Genoino passou mal durante o voo. Teve palpitações e dores no peito. O médico Daniel França Vasconcelos, designado pela família  para acompanhar Genoino em Brasília,  disse no seu relatório que os sintomas  durante a viagem “podem estar relacionados às oscilações da pressão atmosférica dentro do aeronave”.

Joaquim Barbosa assumiu o risco. Será que o presidente do STF vai completar o que a ditadura começou?

Conversei na noite deste domingo com Miruna Genoino, filha de Genoino. Preocupada com a saúde do pai, ela deixou os filhos pequenos em São Paulo e foi para Brasília junto com a mãe para acompanhar tudo de perto.

Viomundo – Como o Genoino está? 

A gente não está com acesso a ele. A gente tem notícias por outras pessoas. O doutor Daniel França Vasconcelos, que recebeu autorização da família para entrar no presídio, diz que meu pai está está estável, mas  ele teme que a coagulação dele se altere de forma grave.

Viomundo — Ele já teve acesso a advogado?

Só nesse domingo.

Viomundo — E a médico?

Com muito custo nós conseguimos, quando já era quase 2 horas da manhã de domingo, que o meu pai tivesse acesso a um médico da família.

Viomundo — A saúde dele exige cuidados especiais com a alimentação. O que ele comeu sexta e sábado?

No dia em que foi preso, ele almoçou com a gente. Depois que foi preso, na sexta-feira, a gente só pode mandar sanduíche frio. E a informação que temos é que até o momento a dieta dele não está sendo cumprida. No sábado, no almoço, ele comeu misto quente e coxinha e, à noite, pizza.

Viomundo — Como é a dieta dele?

Ele tem que ter um controle de sal e gordura. Ele não pode comer alimentos que tenham esses elementos em excesso. O médico prescreveu isso.

Viomundo –  Antes de o Genoino viajar para Brasília, vocês consultaram o médico dele [o cardiologista Roberto Kalil Filho, do Sírio-Libanês, faz o acompanhamento clínico] sobre se ele poderia andar ou não de avião?

A gente prefere não falar. O que a gente pode dizer é que a família está nomeando aqui em Brasília para fazer o acompanhamento da parte cardíaca do meu pai o médico Daniel França Vasconcelos. É o medico que fez este relatório [está abaixo] para o pedido de prisão domiciliar.

Viomundo — Com esta prisão, o ministro Joaquim Barbosa pode completar o serviço que a ditadura começou?  

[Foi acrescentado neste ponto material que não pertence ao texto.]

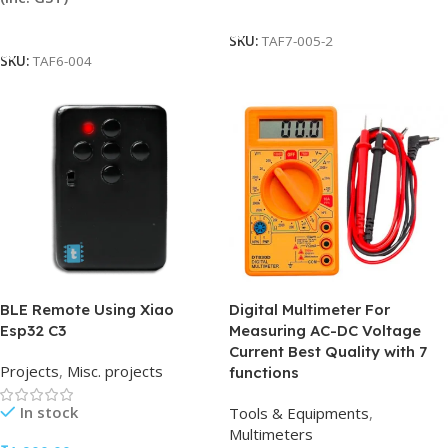
Add To Cart
Add To Cart
SKU:
TAF7-005-2
SKU:
TAF6-004
BLE Remote Using Xiao
Digital Multimeter For
Esp32 C3
Measuring AC-DC Voltage
Current Best Quality with 7
Projects
,
Misc. projects
functions
In stock
Tools & Equipments
,
Multimeters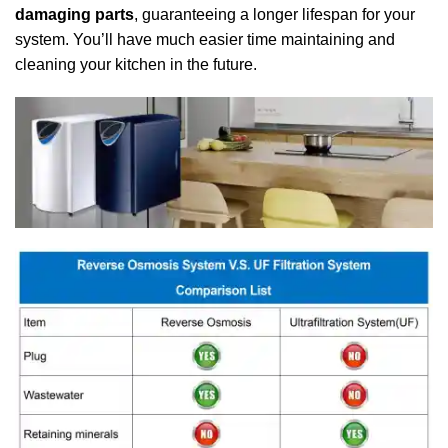
damaging parts
, guaranteeing a longer lifespan for your
system. You’ll have much easier time maintaining and
cleaning your kitchen in the future.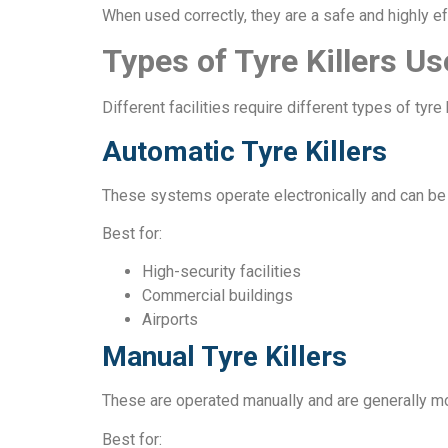
When used correctly, they are a safe and highly ef
Types of Tyre Killers Us
Different facilities require different types of ty
Automatic Tyre Killers
These systems operate electronically and can be 
Best for:
High-security facilities
Commercial buildings
Airports
Manual Tyre Killers
These are operated manually and are generally mo
Best for: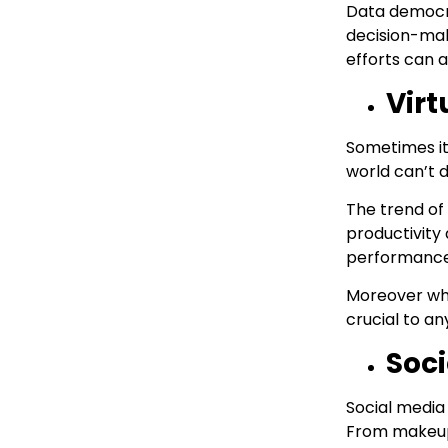
Data democra
decision-mak
efforts can a
Virt
Sometimes it’
world can’t d
The trend of 
productivity
performance 
Moreover whe
crucial to an
Soci
Social media
From makeup 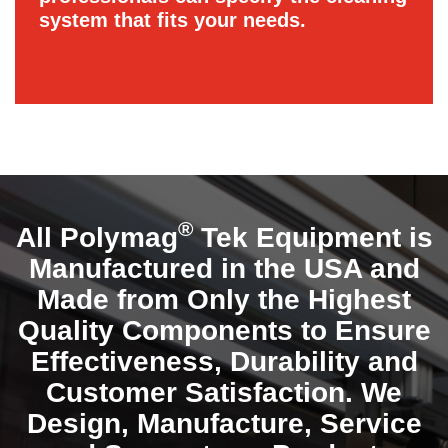
system that fits your needs.
®
All Polymag
Tek Equipment is
Manufactured in the USA and
Made from Only the Highest
Quality Components to Ensure
Effectiveness, Durability and
Customer Satisfaction. We
Design, Manufacture, Service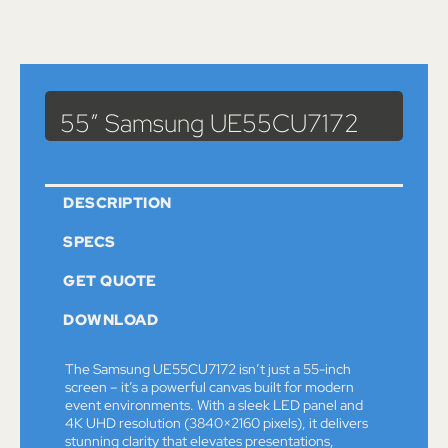
Catalog
>
Monitors
> 55″ Samsung UE55CU7172
55″ Samsung UE55CU7172
DESCRIPTION
SPECS
GET QUOTE
DOWNLOAD
The Samsung UE55CU7172 isn’t just a 55-inch
screen – it’s a powerful canvas built for modern
event environments. With a sleek LED panel and
4K UHD resolution (3840×2160 pixels), it delivers
stunning clarity that elevates presentations,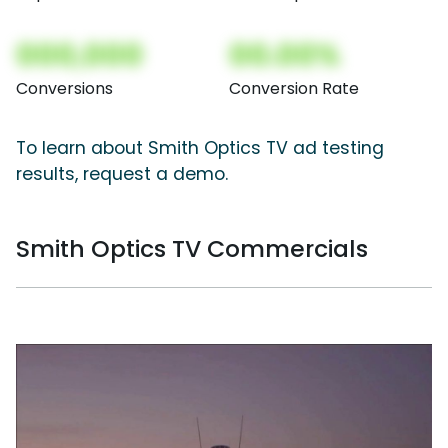
000,000
00.00%
Conversions
Conversion Rate
To learn about Smith Optics TV ad testing
results, request a demo.
Smith Optics TV Commercials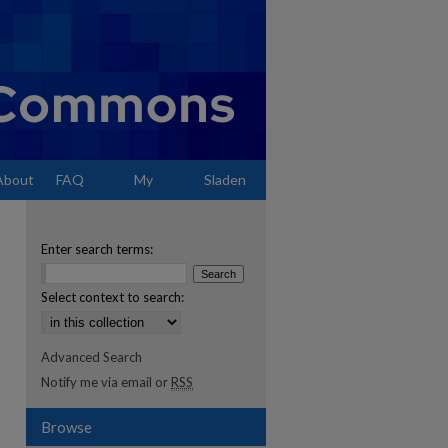
About
FAQ
My
Sladen
Account
Enter search terms:
Select context to search:
Advanced Search
Notify me via email or
RSS
Browse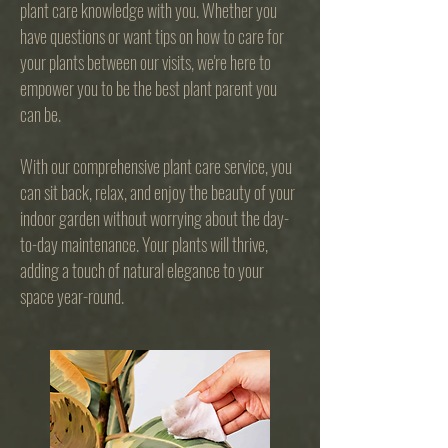
plant care knowledge with you. Whether you
have questions or want tips on how to care for
your plants between our visits, we're here to
empower you to be the best plant parent you
can be.
With our comprehensive plant care service, you
can sit back, relax, and enjoy the beauty of your
indoor garden without worrying about the day-
to-day maintenance. Your plants will thrive,
adding a touch of natural elegance to your
space year-round.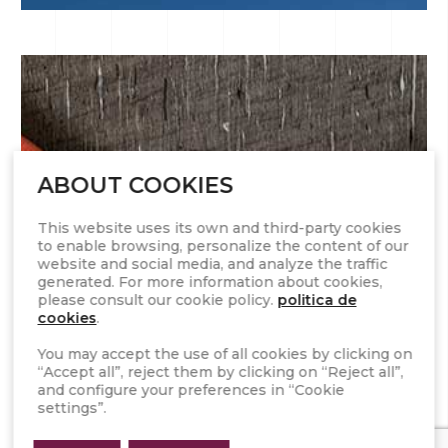
ABOUT COOKIES
This website uses its own and third-party cookies
to enable browsing, personalize the content of our
website and social media, and analyze the traffic
generated. For more information about cookies,
please consult our cookie policy.
politica de
cookies
.
17 SEPTIEMBRE 2019
You may accept the use of all cookies by clicking on
“Accept all”, reject them by clicking on “Reject all”,
Top 3 interior design trends for the new
and configure your preferences in “Cookie
season
settings”.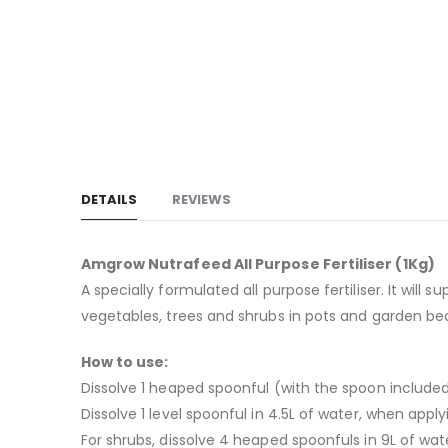
images
gallery
DETAILS
REVIEWS
Amgrow Nutrafeed All Purpose Fertiliser (1Kg)
A specially formulated all purpose fertiliser. It will
vegetables, trees and shrubs in pots and garden bed
How to use:
Dissolve 1 heaped spoonful (with the spoon included
Dissolve 1 level spoonful in 4.5L of water, when apply
For shrubs, dissolve 4 heaped spoonfuls in 9L of wat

Eu não sou política e não saberia fazer essa análise política.  O que eu posso dizer – e isto ouvi da boca do advogado do meu pai – é que não tem precedente no sistema judiciário brasileiro o que o meu pai está vivendo.

O Joaquim Barbosa se preocupou só em prender o meu pai e não se preocupou com a mínima estrutura para uma pessoa com problemas de saúde  que ele tem. O sistema penitenciário de Brasília não recebeu a instrução de que ele teria de ir para o semiaberto. O Joaquim Barbosa não colocou no papel o regime de prisão. No mandado, saiu só como prisão, não sai o regime  dela.  A pena e o regime que essa  pena tem de ser cumprida não estão registrados.

Nesse momento, o meu pai está num regime fechado, com grades e tudo.  Meu pai está numa situação de ilegalidade. Ele está numa situação de violação de direitos humanos.

Viomundo — O que gostaria de acrescentar?

O que eu minha mãe e meus irmãos estamos fazendo do lado de fora é o que o meu pai não pode fazer do lado de dentro: denunciar a situação em que está vivendo.  Ele não pode ficar num regime fechado, ele precisa de atendimento médico.